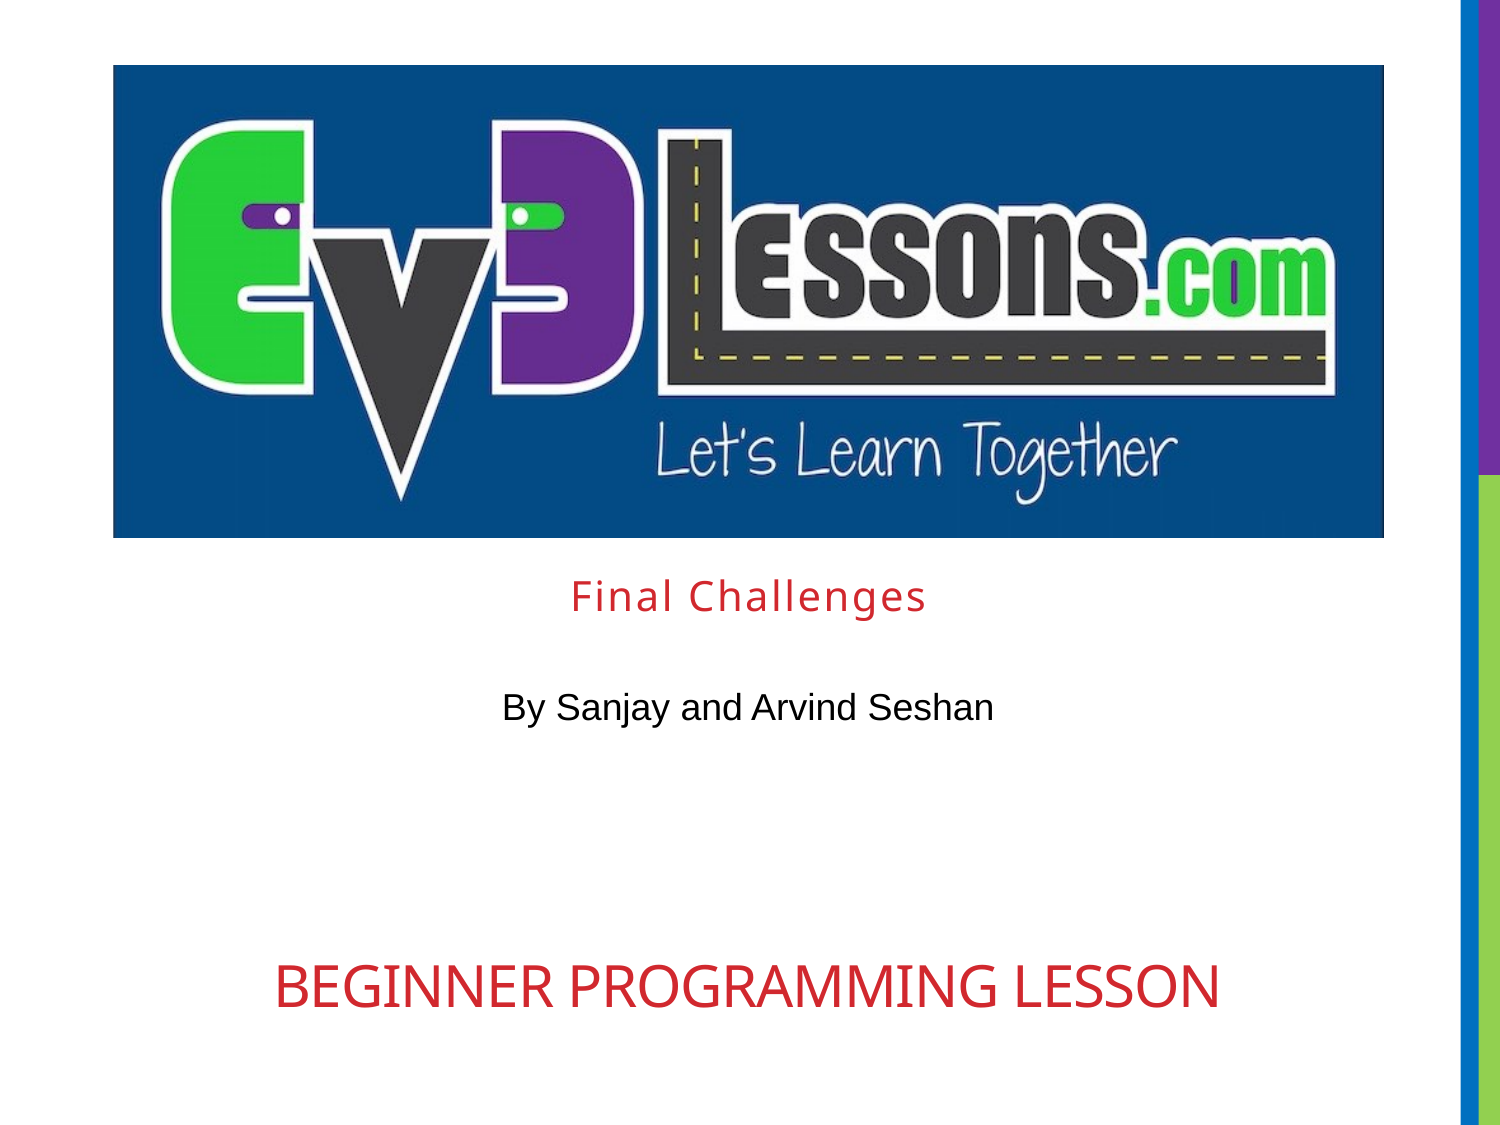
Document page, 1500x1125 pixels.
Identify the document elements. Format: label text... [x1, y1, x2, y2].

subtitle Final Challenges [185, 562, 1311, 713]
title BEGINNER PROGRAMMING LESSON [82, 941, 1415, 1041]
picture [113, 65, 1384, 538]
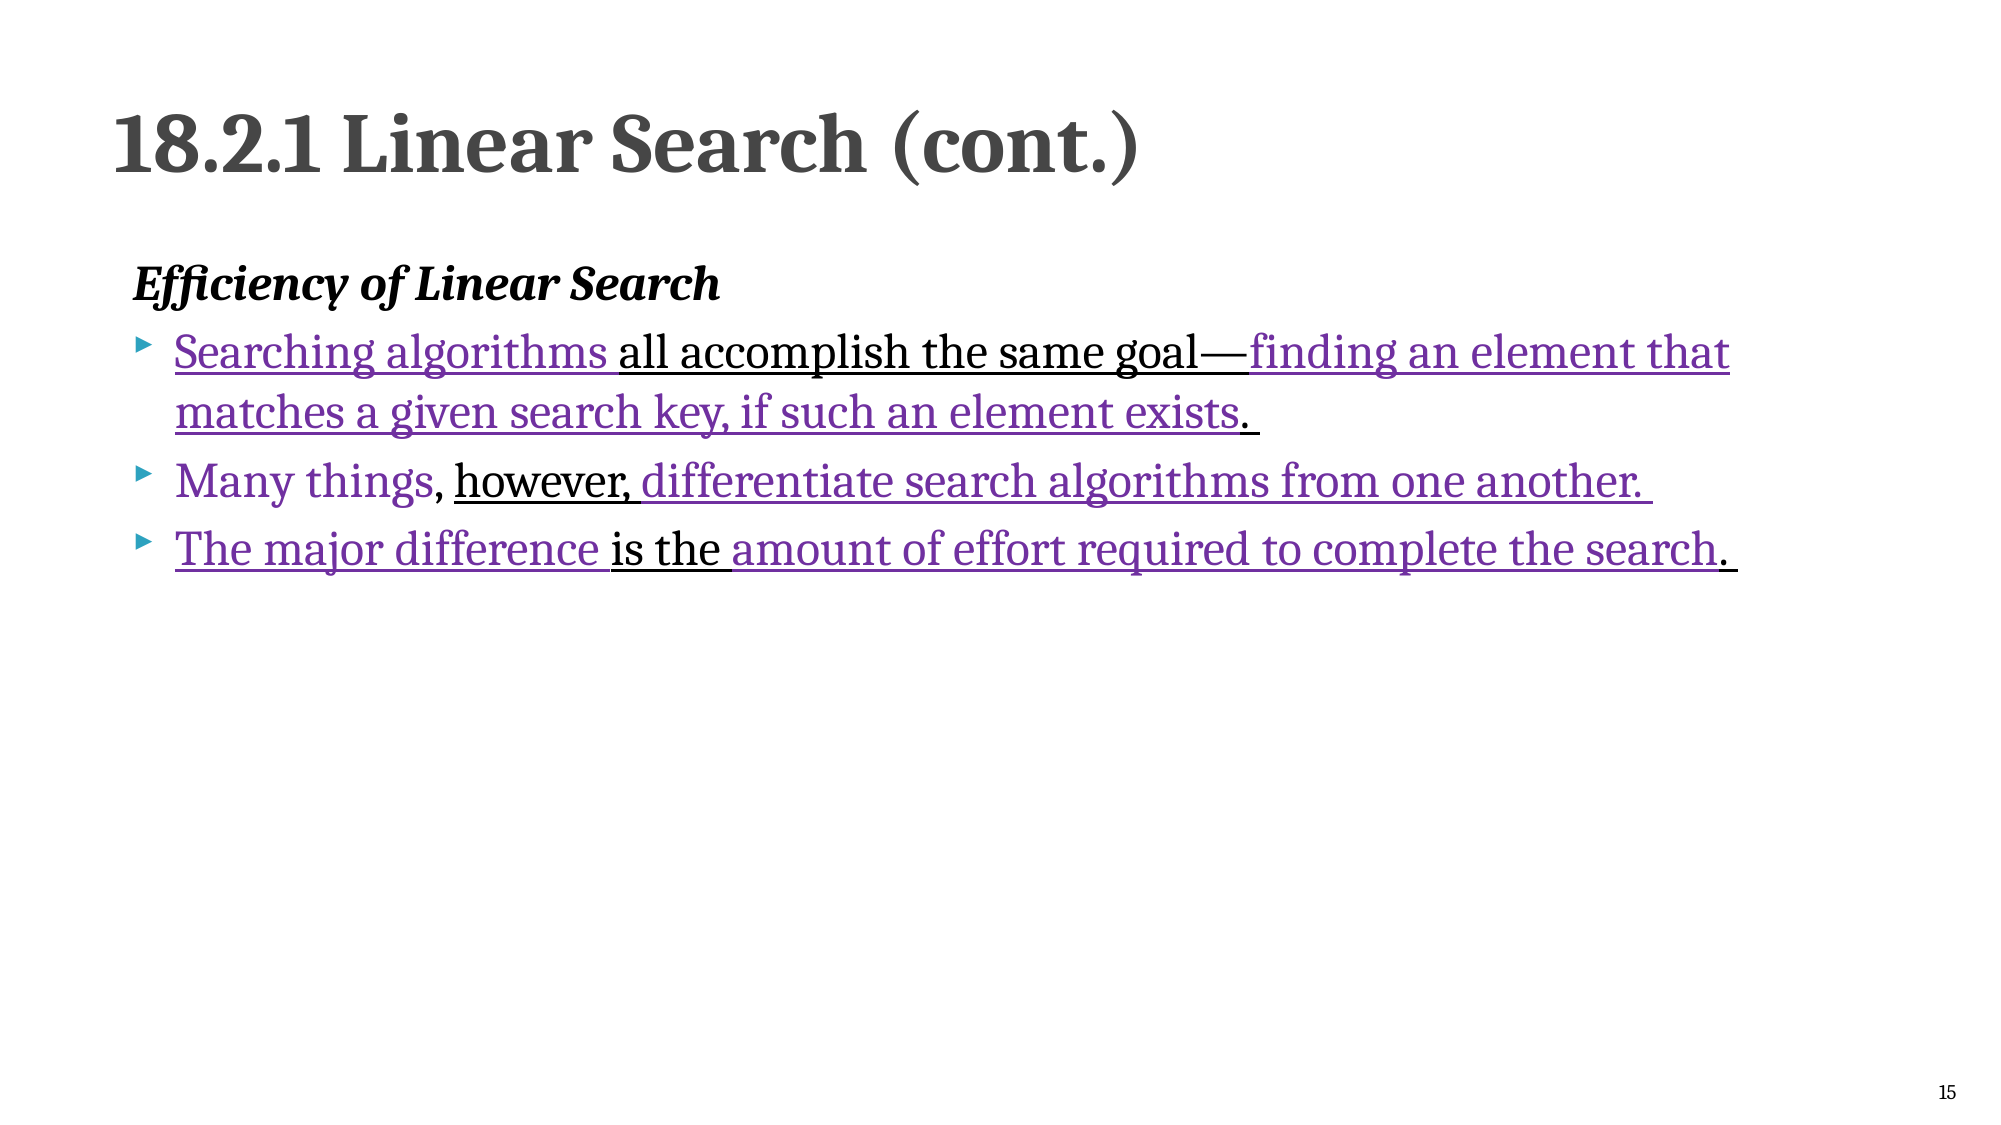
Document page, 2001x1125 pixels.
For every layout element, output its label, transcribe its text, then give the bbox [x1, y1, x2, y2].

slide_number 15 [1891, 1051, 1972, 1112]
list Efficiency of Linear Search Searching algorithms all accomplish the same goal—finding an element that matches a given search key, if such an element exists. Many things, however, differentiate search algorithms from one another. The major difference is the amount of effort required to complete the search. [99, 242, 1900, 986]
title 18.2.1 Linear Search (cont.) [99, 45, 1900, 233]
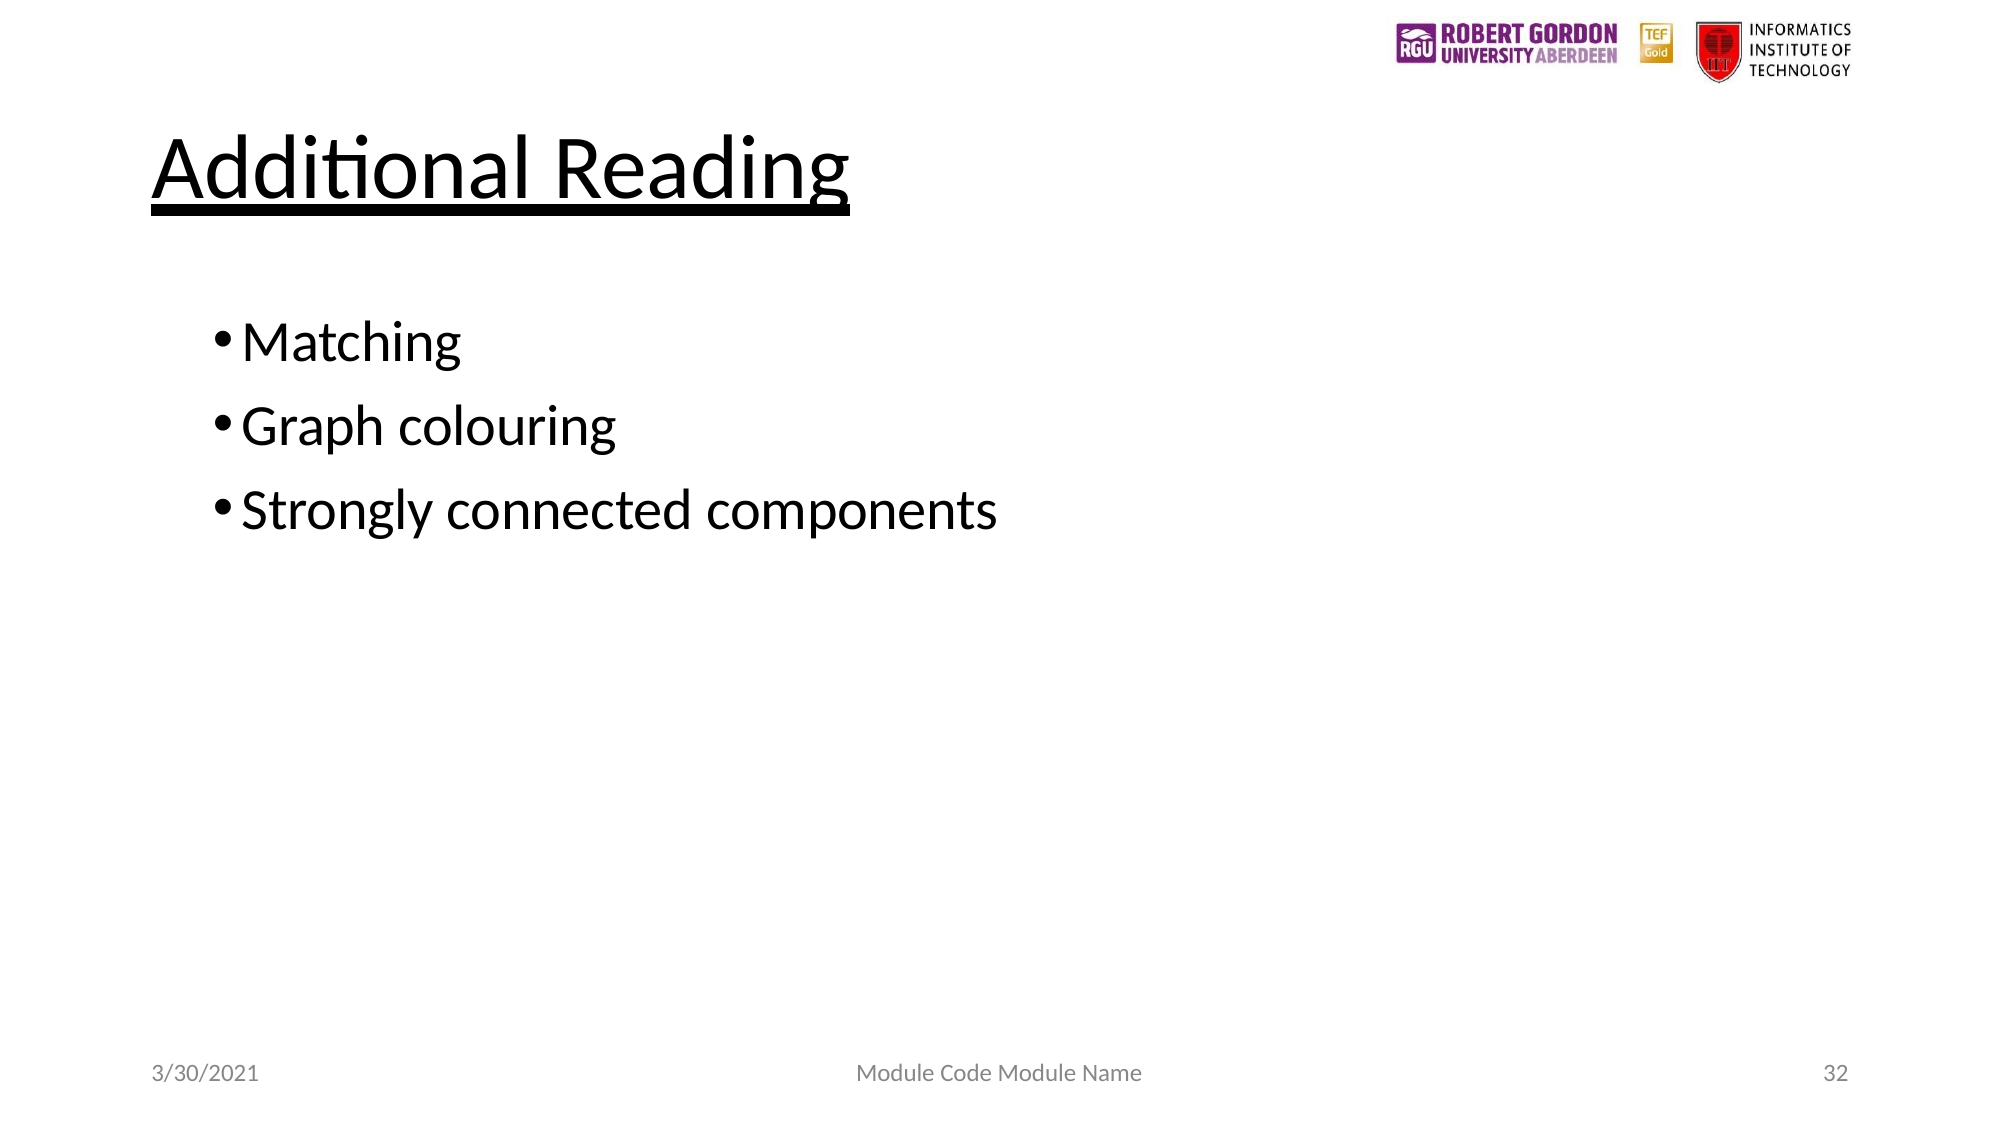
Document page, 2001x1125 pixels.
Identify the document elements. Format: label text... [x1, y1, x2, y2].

● ● ● ● ●

In your copy of the material, match every word exactly and include no pictures.

» **EXERCISE RESPONSE**
Document page, 1500x1125 pixels.
Identify the document elements. Format: label text... [x1, y1, x2, y2].

subtitle Final Challenges [185, 562, 1311, 713]
title BEGINNER PROGRAMMING LESSON [82, 941, 1415, 1041]
picture [113, 65, 1384, 538]
Document page, 2001x1125 pixels.
For every layout element, output its label, transcribe its text, then give the bbox [x1, y1, x2, y2].

slide_number 15 [1891, 1051, 1972, 1112]
list Efficiency of Linear Search Searching algorithms all accomplish the same goal—finding an element that matches a given search key, if such an element exists. Many things, however, differentiate search algorithms from one another. The major difference is the amount of effort required to complete the search. [99, 242, 1900, 986]
title 18.2.1 Linear Search (cont.) [99, 45, 1900, 233]
Document page, 2001x1125 pixels.
Identify the document elements. Format: label text... [x1, y1, x2, y2].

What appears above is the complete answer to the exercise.